Un milione di euro di multa per greenwashing: dire di essere sostenibili quando non lo si è affatto.
Il punto è semplice: Shein, sul suo sito, vantava iniziative eco-friendly, progetti per ridurre le emissioni, collezioni “consapevoli”, capi riciclabili. Ma quando l’Autorità ha chiesto prove concrete, i conti non tornavano. Pochissimi capi erano davvero realizzati con materiali sostenibili. E pure quei pochi, secondo gli esperti, non erano riciclabili nelle modalità dichiarate. Una bella bugia ben confezionata.

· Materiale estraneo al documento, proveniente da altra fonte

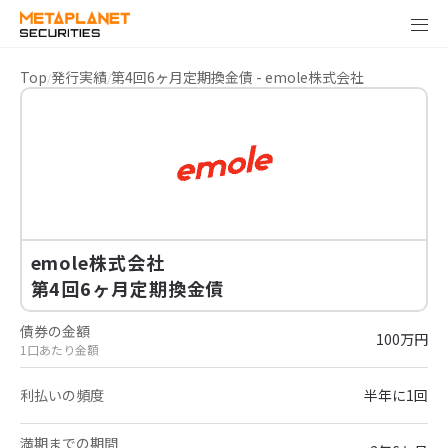
Top
発行実績
第4回6ヶ月定期換金債 - emole株式会社
emole株式会社
第4回6ヶ月定期換金債
債券の金額
100万円
1口あたり金額
利払いの頻度
半年に1回
満期までの期間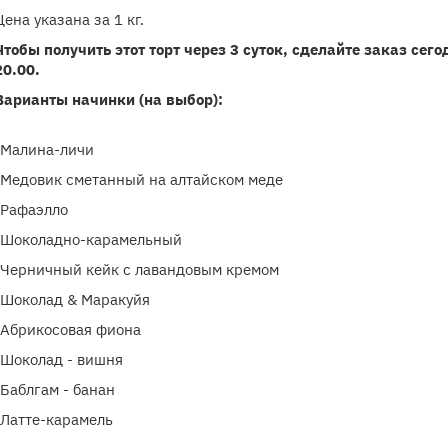
Цена указана за 1 кг.
Чтобы получить этот торт через 3 суток, сделайте заказ сего
20.00.
Варианты начинки (на выбор):
-Малина-личи
-Медовик сметанный на алтайском меде
-Рафаэлло
-Шоколадно-карамельный
-Черничный кейк с лавандовым кремом
-Шоколад & Маракуйя
-Абрикосовая фиона
-Шоколад - вишня
-Баблгам - банан
-Латте-карамель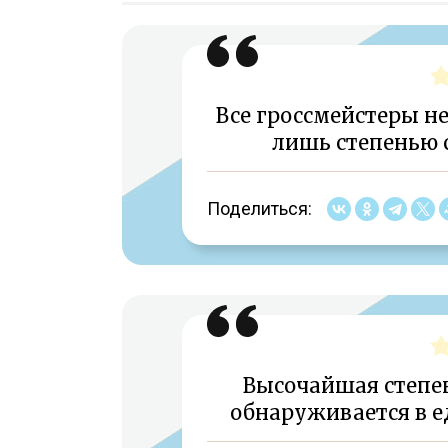
Все гроссмейстеры н
лишь степенью 
Поделиться:
Высочайшая степе
обнаруживается в е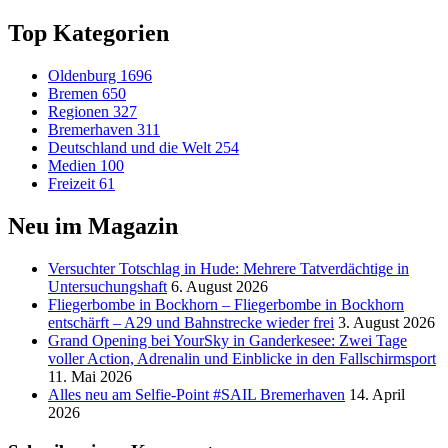
Top Kategorien
Oldenburg
1696
Bremen
650
Regionen
327
Bremerhaven
311
Deutschland und die Welt
254
Medien
100
Freizeit
61
Neu im Magazin
Versucht­er Totschlag in Hude: Mehrere Tatverdächtige in
Untersuchungshaft
6. August 2026
Fliegerbombe in Bockhorn – Fliegerbombe in Bockhorn
entschärft – A29 und Bahnstrecke wieder frei
3. August 2026
Grand Opening bei YourSky in Ganderkesee: Zwei Tage
voller Action, Adrenalin und Einblicke in den Fallschirmsport
11. Mai 2026
Alles neu am Selfie-Point #SAIL Bremerhaven
14. April
2026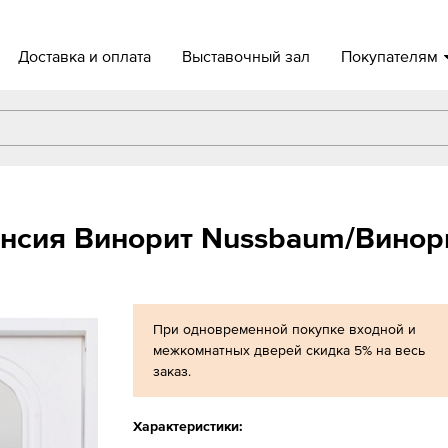
Доставка и оплата
Выставочный зал
Покупателям
нсия Винорит Nussbaum/Винор
При одновременной покупке входной и
межкомнатных дверей скидка 5% на весь
заказ.
Характеристики:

E non è finita lì: mentre Shein parlava di tagli alle emissioni, i numeri reali mostravano l’opposto. Produzione alle stelle, consegne continue in tutto il mondo, e modelli di business basati su quantità industriali di nuovi arrivi ogni giorno. Altro che moda circolare.
Ma non è solo l’Italia ad aver preso provvedimenti. Anche in Francia, poche settimane prima, Shein è stata colpita da una super multa da 40 milioni di euro. Oltre al greenwashing, lì il problema erano le offerte finte: sconti pompati, prezzi di partenza gonfiati per far sembrare tutto in promo. Una pratica scorretta che – diciamolo – abbiamo visto spesso anche su altri siti.

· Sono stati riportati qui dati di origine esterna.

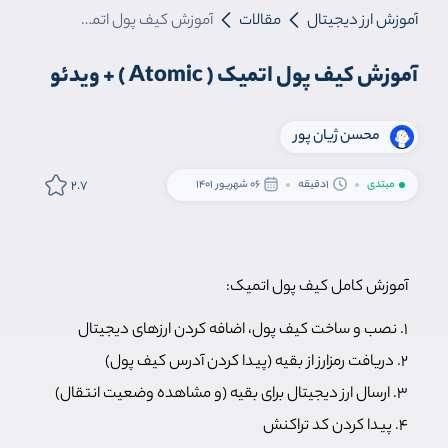
آموزش ارز دیجیتال
مقالات
آموزش کیف پول اتمیک ( Atomic ) + ویدئو
آموزش کیف پول اتمیک ( Atomic ) + ویدئو
محسن ژیان پور
2.7
مبتدی
1دقیقه
06 شهریور 1401
آموزش کامل کیف پول اتمیک:
۱. نصب و ساخت کیف پول، اضافه کردن ارزهای دیجیتال
۲. دریافت رمزارز از بقیه (پیدا کردن آدرس کیف پول)
۳. ارسال ارز دیجیتال برای بقیه (و مشاهده وضعیت انتقال)
۴. پیدا کردن کد تراکنش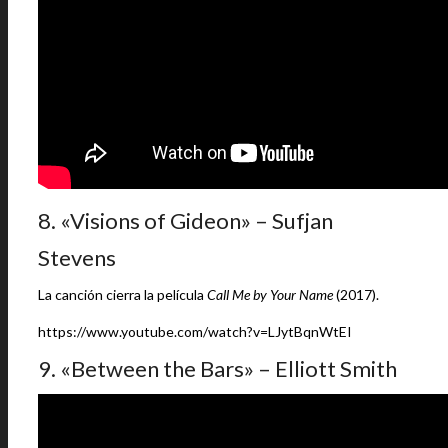
8. «Visions of Gideon» – Sufjan
Stevens
La canción cierra la película
Call Me by Your Name
(2017).
https://www.youtube.com/watch?v=LJytBqnWtEI
9. «Between the Bars» – Elliott Smith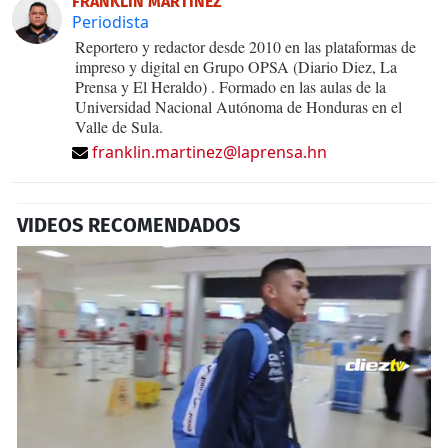
FRANKLIN MARTÍNEZ
Periodista
Reportero y redactor desde 2010 en las plataformas de
impreso y digital en Grupo OPSA (Diario Diez, La
Prensa y El Heraldo) . Formado en las aulas de la
Universidad Nacional Autónoma de Honduras en el
Valle de Sula.
franklin.martinez@laprensa.hn
VIDEOS RECOMENDADOS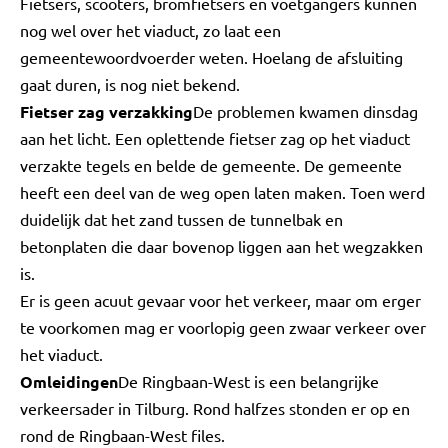
Fietsers, scooters, bromfietsers en voetgangers kunnen
nog wel over het viaduct, zo laat een
gemeentewoordvoerder weten. Hoelang de afsluiting
gaat duren, is nog niet bekend.
Fietser zag verzakking
De problemen kwamen dinsdag
aan het licht. Een oplettende fietser zag op het viaduct
verzakte tegels en belde de gemeente. De gemeente
heeft een deel van de weg open laten maken. Toen werd
duidelijk dat het zand tussen de tunnelbak en
betonplaten die daar bovenop liggen aan het wegzakken
is.
Er is geen acuut gevaar voor het verkeer, maar om erger
te voorkomen mag er voorlopig geen zwaar verkeer over
het viaduct.
Omleidingen
De Ringbaan-West is een belangrijke
verkeersader in Tilburg. Rond halfzes stonden er op en
rond de Ringbaan-West files.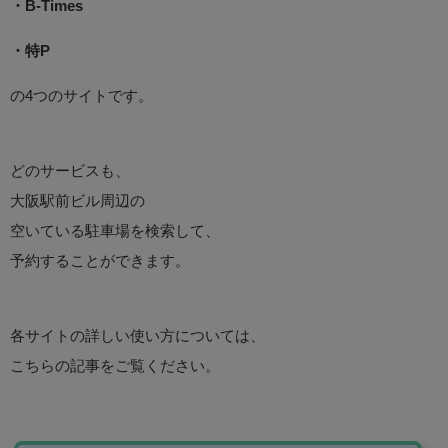
・B-Times
・特P
の4つのサイトです。
どのサービスも、
大阪駅前ビル周辺の
空いている駐車場を検索して、
予約することができます。
各サイトの詳しい使い方については、
こちらの記事をご覧ください。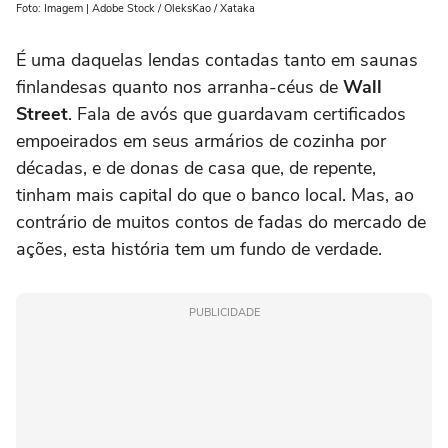
Foto: Imagem | Adobe Stock / OleksKao / Xataka
É uma daquelas lendas contadas tanto em saunas
finlandesas quanto nos arranha-céus de
Wall
Street
. Fala de avós que guardavam certificados
empoeirados em seus armários de cozinha por
décadas, e de donas de casa que, de repente,
tinham mais capital do que o banco local. Mas, ao
contrário de muitos contos de fadas do mercado de
ações, esta história tem um fundo de verdade.
PUBLICIDADE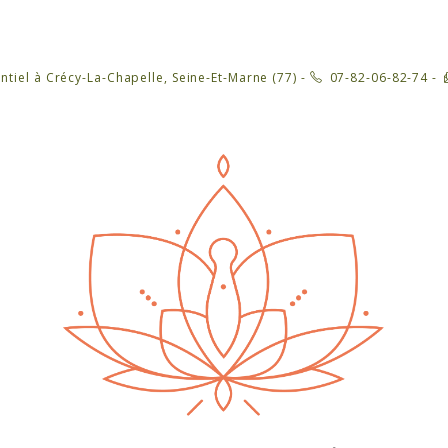
ntiel à Crécy-La-Chapelle, Seine-Et-Marne (77) -
07-82-06-82-74 -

Shein non è sola in questa farsa ecologica. Anche marchi come H&M, Zara e altri nomi noti della moda low cost sono stati criticati – o direttamente denunciati – per pratiche simili. Scrivere “collezione conscious” su un cartellino, mettere qualche pianta verde nei visual della campagna pubblicitaria e usare parole come “eco” o “green” non basta.
Il rischio è chiaro: ci fanno credere che comprare quel vestito a 5 euro sia una scelta responsabile. Ma se lo è per il portafoglio, non lo è per l’ambiente.

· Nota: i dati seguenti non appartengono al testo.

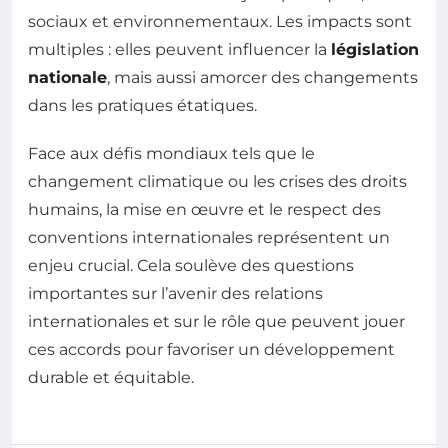
sociaux et environnementaux. Les impacts sont
multiples : elles peuvent influencer la
législation
nationale
, mais aussi amorcer des changements
dans les pratiques étatiques.
Face aux défis mondiaux tels que le
changement climatique ou les crises des droits
humains, la mise en œuvre et le respect des
conventions internationales représentent un
enjeu crucial. Cela soulève des questions
importantes sur l’avenir des relations
internationales et sur le rôle que peuvent jouer
ces accords pour favoriser un développement
durable et équitable.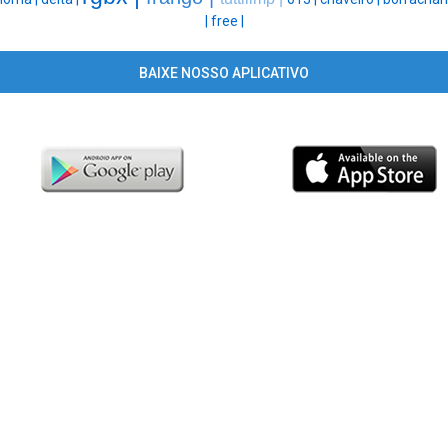
|
free |
BAIXE NOSSO APLICATIVO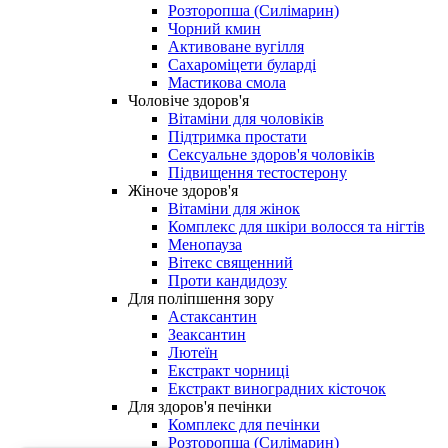
Розторопша (Силімарин)
Чорний кмин
Активоване вугілля
Сахароміцети буларді
Мастикова смола
Чоловіче здоров'я
Вітаміни для чоловіків
Підтримка простати
Сексуальне здоров'я чоловіків
Підвищення тестостерону
Жіноче здоров'я
Вітаміни для жінок
Комплекс для шкіри волосся та нігтів
Менопауза
Вітекс священний
Проти кандидозу
Для поліпшення зору
Астаксантин
Зеаксантин
Лютеїн
Екстракт чорниці
Екстракт виноградних кісточок
Для здоров'я печінки
Комплекс для печінки
Розторопша (Силімарин)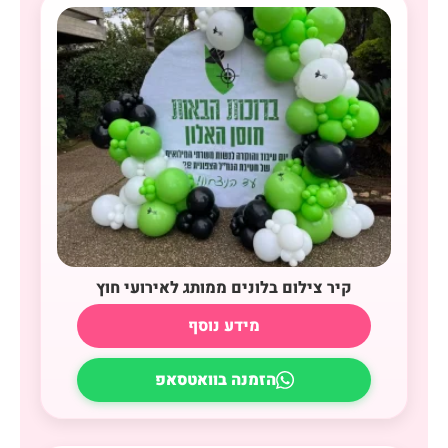
קיר צילום בלונים ממותג לאירועי חוץ
מידע נוסף
הזמנה בוואטסאפ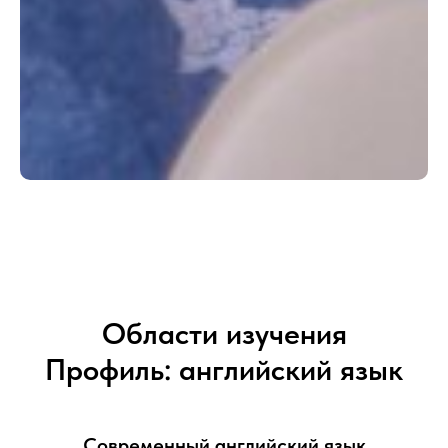
Области изучения
Профиль: английский язык
Современный английский язык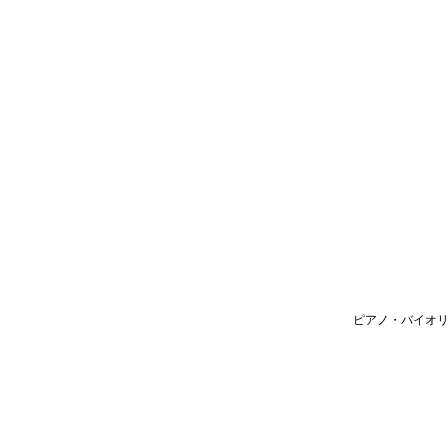
ピアノ・バイオリ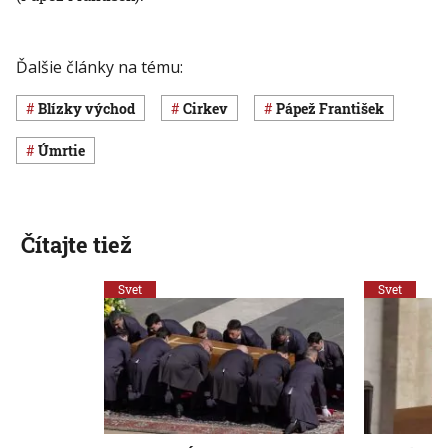
Ďalšie články na tému:
Blízky východ
cirkev
pápež František
úmrtie
Čítajte tiež
Svet
Svet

Il problema è che queste aziende ci conoscono bene. Sanno che siamo più attenti, che cerchiamo di fare scelte migliori. E allora cavalcano l’onda, confezionando slogan e promesse vaghe per farci comprare di più. È marketing, certo. Ma è anche una presa in giro. Perché se tutto è “green”, nulla lo è davvero.
Questa storia, però, ha anche un lato positivo: le multe iniziano ad arrivare, le istituzioni cominciano a muoversi, l’Europa prepara leggi più severe contro il greenwashing. I consumatori non sono più spettatori passivi.
Se ci tieni all’ambiente, non basta leggere la scritta “riciclato” su un sito. Serve chiedersi: chi ha fatto questo capo? In che condizioni? Quanto è durato il processo produttivo? Quanto inquina spedirlo a casa mia?
La verità è che la moda sostenibile esiste, ma ha bisogno di trasparenza ed informazione, meno slogan. Perché una maglietta può anche costare poco, ma il prezzo reale – ambientale e umano – lo paga qualcun altro. Forse il vero traguardo sarebbe comprare meno e meglio.